Google's data shows a 40% increase in regular server traffic, while machine learning traffic has grown by 55% to 60%, now accounting for more than half of the total data center traffic. This shift prompted LightCounting to revise future traffic growth projections, significantly impacting market forecasts.
The demand for high-bandwidth connections between data center clusters remains strong, despite challenges in tracking due to varying ranges. LightCounting's refined estimates illustrate why Amazon and Microsoft are currently pushing for the production of 400 ZR modules, with plans to reach 800 ZR modules by 2023/2024.

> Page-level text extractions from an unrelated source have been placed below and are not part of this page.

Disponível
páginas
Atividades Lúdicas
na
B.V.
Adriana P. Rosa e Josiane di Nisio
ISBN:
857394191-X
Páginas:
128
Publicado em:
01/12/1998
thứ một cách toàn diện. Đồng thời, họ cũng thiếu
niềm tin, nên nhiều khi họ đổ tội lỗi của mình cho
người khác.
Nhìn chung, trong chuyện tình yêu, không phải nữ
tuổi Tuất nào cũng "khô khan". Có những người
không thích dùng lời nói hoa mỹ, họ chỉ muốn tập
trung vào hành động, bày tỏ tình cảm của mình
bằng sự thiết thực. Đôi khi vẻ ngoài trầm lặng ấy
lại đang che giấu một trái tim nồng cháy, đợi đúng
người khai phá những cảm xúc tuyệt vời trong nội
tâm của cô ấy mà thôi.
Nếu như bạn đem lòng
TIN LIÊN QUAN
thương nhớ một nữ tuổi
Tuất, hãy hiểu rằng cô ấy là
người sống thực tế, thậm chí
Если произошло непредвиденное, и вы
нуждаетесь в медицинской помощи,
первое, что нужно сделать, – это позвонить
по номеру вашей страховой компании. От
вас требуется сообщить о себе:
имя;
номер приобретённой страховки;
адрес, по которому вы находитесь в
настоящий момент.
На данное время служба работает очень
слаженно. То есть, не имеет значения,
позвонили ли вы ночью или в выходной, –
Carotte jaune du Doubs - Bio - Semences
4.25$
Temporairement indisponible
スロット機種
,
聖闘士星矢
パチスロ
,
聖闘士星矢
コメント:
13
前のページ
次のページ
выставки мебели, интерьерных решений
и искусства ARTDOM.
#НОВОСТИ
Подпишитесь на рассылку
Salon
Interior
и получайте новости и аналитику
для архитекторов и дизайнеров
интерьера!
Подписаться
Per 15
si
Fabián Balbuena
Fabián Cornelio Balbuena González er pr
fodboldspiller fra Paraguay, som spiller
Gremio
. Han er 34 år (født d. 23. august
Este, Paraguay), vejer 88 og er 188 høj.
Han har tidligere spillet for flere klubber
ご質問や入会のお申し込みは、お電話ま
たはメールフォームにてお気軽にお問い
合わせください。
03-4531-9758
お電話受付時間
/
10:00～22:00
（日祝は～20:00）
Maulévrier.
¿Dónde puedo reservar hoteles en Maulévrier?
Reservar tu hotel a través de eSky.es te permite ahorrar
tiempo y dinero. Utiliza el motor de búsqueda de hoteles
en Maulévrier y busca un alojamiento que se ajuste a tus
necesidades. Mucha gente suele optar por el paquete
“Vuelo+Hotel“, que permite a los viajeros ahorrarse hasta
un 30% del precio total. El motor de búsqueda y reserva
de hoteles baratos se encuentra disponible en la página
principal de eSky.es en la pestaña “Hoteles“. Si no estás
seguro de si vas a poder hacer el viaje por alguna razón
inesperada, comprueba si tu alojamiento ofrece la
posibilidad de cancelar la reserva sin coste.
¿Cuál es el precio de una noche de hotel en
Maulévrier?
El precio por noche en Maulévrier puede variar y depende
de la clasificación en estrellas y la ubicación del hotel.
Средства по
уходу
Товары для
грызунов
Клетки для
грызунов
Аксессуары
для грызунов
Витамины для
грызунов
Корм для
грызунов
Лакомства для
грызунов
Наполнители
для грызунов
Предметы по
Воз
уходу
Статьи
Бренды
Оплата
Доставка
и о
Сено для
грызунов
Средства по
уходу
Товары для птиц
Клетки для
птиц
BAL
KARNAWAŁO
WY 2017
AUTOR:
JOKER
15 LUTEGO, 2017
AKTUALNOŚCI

Outlook on the Development Trends of 800G Optical Transceiver
At present, 800G optical modules are still developing continuously. There are three main directions for future development trends:
Single-mode deployment: Multi-mode fiber has a short transmission distance, making the development of single-mode optical interface schemes an inevitable trend, which will benefit SiPh technology.
Single-wave 200G deployment: The current bandwidth resources at 55 GHz are somewhat insufficient, but the prospects for 200G PAM4 SiPh modulators and silicon-based lithium niobate films are promising.
Coherent deployment: As the transmission rate increases, coherent technology solutions will further expand applications to shorter distances such as 40, 20, and 10 km based on the 80 km transmission distance.
As 5G, edge computing, data center expansion, and computational demands continue to rise, the pursuit of 800G optical modules intensifies in the optical communication industry.
Conclusion
The 800G optical transceiver market is rapidly expanding, expected to reach USD 32.04 billion by 2031, driven by the growing need for higher bandwidth in telecom upgrades, 5G, cloud services, and IoT. Future developments will focus on single-mode deployment, with Silicon Photonics technology playing a crucial role. Additionally, advancements in single-wave 200G and coherent technologies will enhance bandwidth and transmission distances, further accelerating demand for 800G modules as 5G, edge computing, and data center growth continue.